Excerpted text:
## START
Bitcoin uses the first type of consensus algorithm: All bitcoin nodes are competing against each other in solving a cryptographic puzzle. Because the solution is found randomly, essentially the node that finds the solution first, by chance, is elected the leader of the round who produces the next block. This algorithm is called “Proof of work” and results in a lot of energy consumption.

A simplified introduction to Stellar Consensus Protocol

Pi uses the other type of consensus algorithms and is based on the Stellar Consensus Protocol (SCP) and an algorithm called Federated Byzantine Agreement (FBA). Such algorithms don’t have energy waste but they require exchanging many network messages in order for the nodes to come to “consensus” on what the next block should be. Each node can independently determine if a transaction is valid or not, e.g. authority of making the transition and double spending, based on the cryptographic signature and the transaction history. However, for a network of computers to agree on which transactions to record in a block and the order of these transactions and blocks, they need to message each other and have multiple rounds of voting to come to consensus. Intuitively, such messages from different computers in the network about which block is the next would look like the following: “I propose we all vote for block A to be next”; “I vote for block A to be the next block”; “I confirm that the majority of the nodes I trust also voted for block A”, from which the consensus algorithm enables this node to conclude that “A is the next block; and there could be no block other than A as the next block”;  Even though the above voting steps seem a lot, the internet is adequately fast and these messages are lightweight, thus such consensus algorithms are more lightweight than Bitcoin’s proof of work. One major representative of such algorithms is called Byzantine Fault Tolerance (BFT). Several of the top blockchains today are based on variants of BFT, such as NEO and Ripple.

One major criticism of BFT is that it has a centralization point: because voting is involved, the set of nodes participating in the voting “quorum” are centrally determined by the creator of the system in its beginning. The contribution of FBA is that, instead of having one centrally determined quorum, each node sets their own “quorum slices”, which will in turn form different quorums. New nodes can join the network in a decentralized way: they declare the nodes that they trust and convince other nodes to trust them, but they don’t have to convince any central authority.
## END
What this exercise asks:
1. Summarize the consensus excerpt in three sentences.
2. State whether each statement agrees with the consensus excerpt, answering yes or no and quoting the words that decide it: (a) In proof of work, the leader of a round is chosen by chance. (b) NEO and Ripple are based on variants of FBA. (c) Under FBA, a new node must win approval from a central authority to join.
3. Write the next paragraph of the consensus excerpt, starting right after its final sentence.
The records have no connection to the consensus excerpt.

Data shown:
## START
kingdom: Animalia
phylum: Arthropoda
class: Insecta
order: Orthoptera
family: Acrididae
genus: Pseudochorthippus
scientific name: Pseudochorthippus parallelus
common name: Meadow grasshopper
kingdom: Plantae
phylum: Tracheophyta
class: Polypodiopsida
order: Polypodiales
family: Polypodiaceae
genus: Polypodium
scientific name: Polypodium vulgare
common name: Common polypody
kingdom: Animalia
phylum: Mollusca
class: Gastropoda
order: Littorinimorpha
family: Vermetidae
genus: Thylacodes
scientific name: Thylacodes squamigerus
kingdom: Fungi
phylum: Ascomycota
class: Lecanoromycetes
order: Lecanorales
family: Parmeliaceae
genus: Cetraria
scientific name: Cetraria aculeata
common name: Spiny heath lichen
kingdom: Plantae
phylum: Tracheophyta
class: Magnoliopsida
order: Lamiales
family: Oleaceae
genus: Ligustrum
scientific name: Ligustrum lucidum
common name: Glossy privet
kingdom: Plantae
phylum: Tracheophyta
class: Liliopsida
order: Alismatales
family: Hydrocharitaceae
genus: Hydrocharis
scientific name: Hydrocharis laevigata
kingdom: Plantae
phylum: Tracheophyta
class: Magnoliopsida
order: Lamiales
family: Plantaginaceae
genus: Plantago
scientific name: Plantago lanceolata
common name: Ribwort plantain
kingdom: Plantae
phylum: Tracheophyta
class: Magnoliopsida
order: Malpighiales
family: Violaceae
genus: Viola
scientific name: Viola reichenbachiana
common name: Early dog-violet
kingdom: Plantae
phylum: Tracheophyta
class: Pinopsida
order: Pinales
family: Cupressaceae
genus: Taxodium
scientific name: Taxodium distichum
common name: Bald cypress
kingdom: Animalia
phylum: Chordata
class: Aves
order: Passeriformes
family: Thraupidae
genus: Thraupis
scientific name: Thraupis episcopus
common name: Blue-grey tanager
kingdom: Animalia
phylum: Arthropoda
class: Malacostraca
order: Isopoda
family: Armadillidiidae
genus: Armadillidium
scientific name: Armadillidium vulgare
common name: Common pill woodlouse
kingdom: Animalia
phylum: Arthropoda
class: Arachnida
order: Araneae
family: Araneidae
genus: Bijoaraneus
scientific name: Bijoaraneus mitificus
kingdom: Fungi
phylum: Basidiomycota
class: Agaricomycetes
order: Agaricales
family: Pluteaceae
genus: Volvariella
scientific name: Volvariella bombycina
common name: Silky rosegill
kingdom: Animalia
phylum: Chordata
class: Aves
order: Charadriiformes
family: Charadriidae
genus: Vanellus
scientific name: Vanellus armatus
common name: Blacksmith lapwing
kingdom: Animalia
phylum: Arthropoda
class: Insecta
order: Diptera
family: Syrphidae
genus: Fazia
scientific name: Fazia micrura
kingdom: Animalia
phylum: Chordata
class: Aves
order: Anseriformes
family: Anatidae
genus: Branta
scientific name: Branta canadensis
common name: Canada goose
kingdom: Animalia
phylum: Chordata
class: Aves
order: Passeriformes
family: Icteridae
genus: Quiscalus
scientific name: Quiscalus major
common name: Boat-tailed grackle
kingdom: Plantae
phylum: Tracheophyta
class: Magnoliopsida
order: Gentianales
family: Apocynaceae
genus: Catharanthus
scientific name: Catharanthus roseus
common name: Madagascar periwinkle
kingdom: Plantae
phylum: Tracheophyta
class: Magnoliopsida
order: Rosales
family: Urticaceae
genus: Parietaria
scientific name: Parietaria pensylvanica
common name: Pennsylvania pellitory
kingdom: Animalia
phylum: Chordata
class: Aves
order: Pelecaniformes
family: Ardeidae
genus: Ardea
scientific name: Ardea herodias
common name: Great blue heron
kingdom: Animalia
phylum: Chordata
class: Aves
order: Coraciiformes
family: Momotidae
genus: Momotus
## END
Exercise results:
1. Bitcoin uses proof of work, in which nodes compete to solve a cryptographic puzzle, the node that finds the solution first by chance produces the next block, and the process consumes a lot of energy. Pi is based on the Stellar Consensus Protocol and Federated Byzantine Agreement, which waste no energy but require nodes to exchange many lightweight messages over multiple rounds of voting to agree on the next block. BFT has a centralization point because the creator of the system determines the voting quorum at the start, while FBA lets each node set its own quorum slices, so new nodes can join without convincing any central authority.

2.
(a) Yes: "the node that finds the solution first, by chance, is elected the leader of the round"
(b) No: "Several of the top blockchains today are based on variants of BFT, such as NEO and Ripple"
(c) No: "but they don’t have to convince any central authority"

3.
SCP is one instantiation of FBA. Instead of burning energy like in Bitcoin’s proof of work consensus algorithm, SCP nodes secure the shared record by vouching for other nodes in the network as trustworthy. Each node in the network builds a quorum slice, consisting of other nodes in the network that they deem to be trustworthy. Quorums are formed based on its members quorum slices, and a validator will only accept new transactions if and only if a proportion of nodes in their quorums will also accept the transaction. As validators across the network construct their quorums, these quorums help nodes to reach consensus about transactions with guarantee on security. You can learn more about the Stellar Consensus Protocol by watching this short, 7 min explanation video or checking out this technical summary of SCP.

Pi’s Adaptations to Stellar Consensus Protocol (SCP)

Pi’s consensus algorithm builds atop SCP.  SCP has been formally proven [Mazieres 2015] and is currently implemented within the Stellar Network. Unlike Stellar Network consisting mostly of companies and institutions (e.g., IBM) as nodes, Pi intends to allow devices of individuals to contribute on the protocol level and get rewarded, including mobile phones, laptops and computers. Below is an introduction on how Pi applies SCP to enabling mining by individuals.

There are four roles Pi users can play, as Pi miners. Namely:

Pioneer. A user of the Pi mobile app who is simply confirming that they are not a “robot” on a daily basis. This user validates their presence every time they sign in to the app. They can also open the app to request transactions (e.g. make a payment in Pi to another Pioneer)

Contributor. A user of the Pi mobile app who is contributing by providing a list of pioneers he or she knows and trusts. In aggregate, Pi contributors will build a global trust graph.

Ambassador. A user of the Pi mobile app who is introducing other users into Pi network.

Node. A user who is a pioneer, a contributor using the Pi mobile app, and is also running the Pi node software on their desktop or laptop computer. The Pi node software is the software that runs the core SCP algorithm, taking into account the trust graph information provided by the Contributors.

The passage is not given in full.